According to studies suggest, humans are more vulnerable than chimpanzees to diseases due to aging, probably because they live longer.

In an article published recently in the Proceedings of the National Academy of Sciences, a team of researchers argues that our longer lifespan is a result of the fact that we have developed bigger brains.

The study shows that old age has evolved to help meet the demands of raising children more intelligent.

As we age, our brain becomes lighter. Around the age of 80, the human brain has lost up to 15% of its original weight.

In parallel, the brain’s ability to process thoughts, memories and respond to signals from the body seems to diminish.

Researchers argue that certain areas of the brain seem to devolve faster than others.

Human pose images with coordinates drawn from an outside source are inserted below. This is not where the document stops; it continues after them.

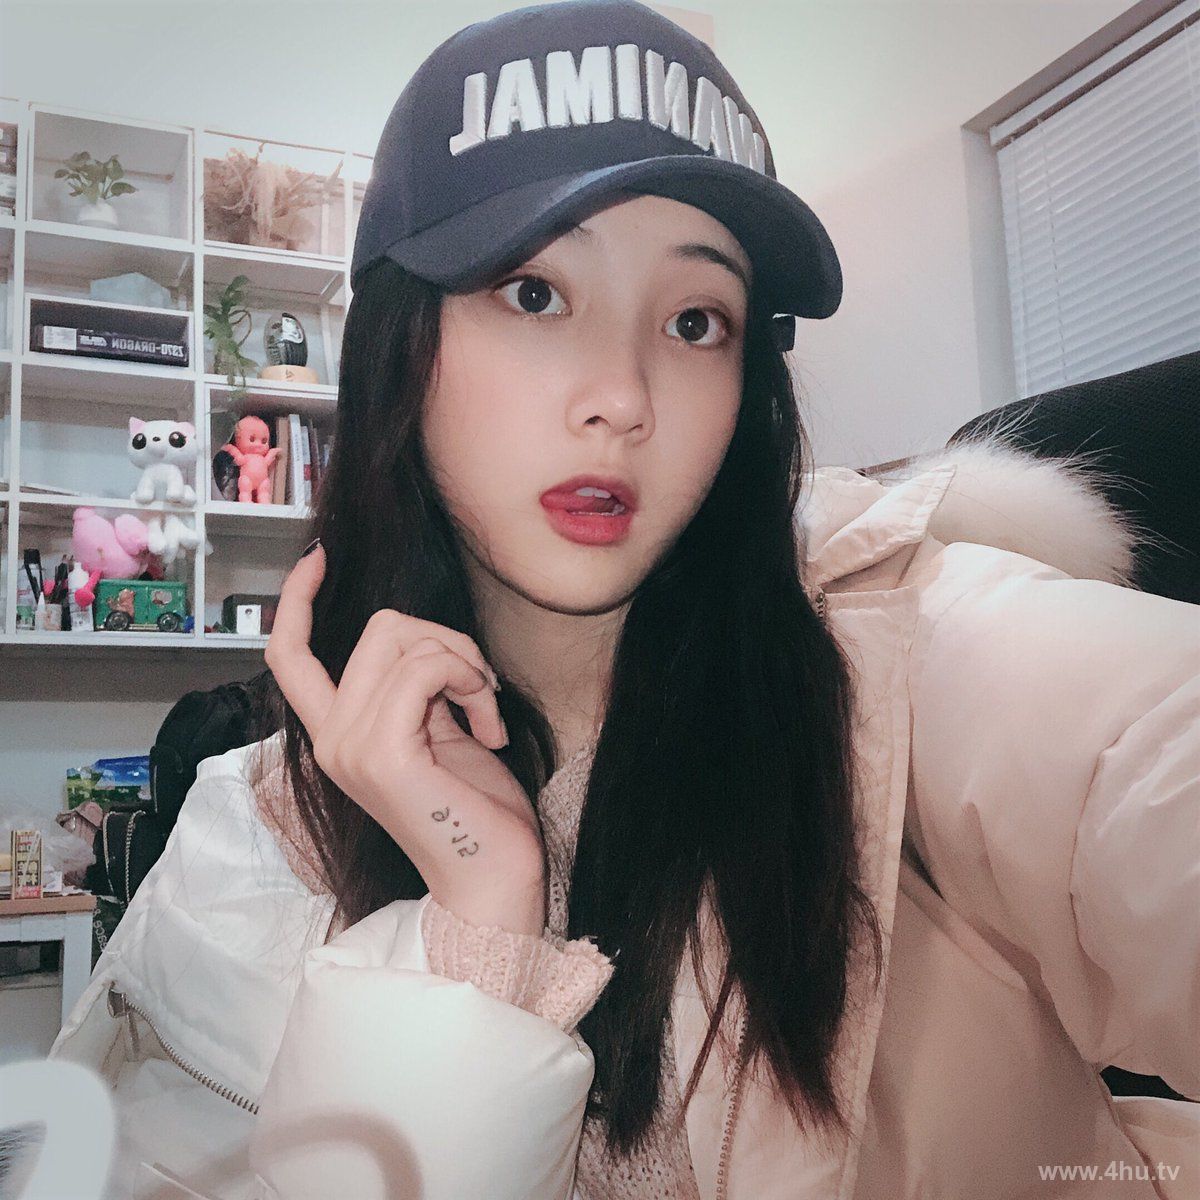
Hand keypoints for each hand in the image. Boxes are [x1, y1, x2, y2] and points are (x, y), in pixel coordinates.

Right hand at [265, 542, 546, 934]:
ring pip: (403, 640)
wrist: (494, 878)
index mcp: (338, 734)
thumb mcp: (437, 729)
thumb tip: (424, 639)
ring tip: (487, 711)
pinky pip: (423, 668)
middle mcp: (331, 740)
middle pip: (378, 628)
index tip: (318, 557)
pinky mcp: (383, 755)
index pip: (288, 656)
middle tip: (480, 688)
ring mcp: (350, 748)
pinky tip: (490, 723)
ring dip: (464, 661)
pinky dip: (467, 677)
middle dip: (446, 639)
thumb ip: (415, 686)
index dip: (297, 600)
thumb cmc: (476, 809)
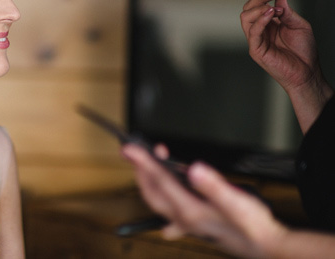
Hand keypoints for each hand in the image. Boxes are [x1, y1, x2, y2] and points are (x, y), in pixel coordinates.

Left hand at [122, 144, 286, 258]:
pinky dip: (164, 205)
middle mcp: (184, 218)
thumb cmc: (254, 226)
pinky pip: (171, 216)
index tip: (130, 149)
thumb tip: (194, 169)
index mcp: (190, 210)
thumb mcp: (237, 202)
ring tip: (148, 165)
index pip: (160, 181)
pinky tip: (163, 217)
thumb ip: (214, 186)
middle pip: (152, 192)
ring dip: (150, 183)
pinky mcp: (196, 225)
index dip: (144, 162)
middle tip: (135, 152)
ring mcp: (188, 223)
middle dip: (141, 171)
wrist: (267, 248)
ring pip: (158, 202)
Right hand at [240, 0, 331, 130]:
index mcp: (268, 24)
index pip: (257, 5)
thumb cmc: (303, 52)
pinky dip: (260, 20)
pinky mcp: (256, 49)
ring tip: (272, 6)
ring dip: (258, 8)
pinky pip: (253, 32)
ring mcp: (256, 40)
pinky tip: (271, 14)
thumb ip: (287, 11)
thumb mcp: (298, 24)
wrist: (307, 72)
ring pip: (245, 18)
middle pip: (248, 8)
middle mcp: (259, 30)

The cerebral cortex, which is involved in higher cognitive levels of thinking, shrinks more than the cerebellum, which is responsible for regulating movement.

Despite the universal phenomenon of aging, researchers have failed to find out why our brain loses the gray matter with age.

Strangely, monkey brain is not subject to the loss of gray matter, which is why scientists are considering the hypothesis that this feature might be found only in humans.

A team of neurologists, anthropologists and primatologists collected data to find the answer.

Comparing magnetic resonance images obtained from more than 80 people aged between 22 and 88 with those of a similar number of captive chimpanzees, researchers have found that the animal’ brain doesn’t decrease with age.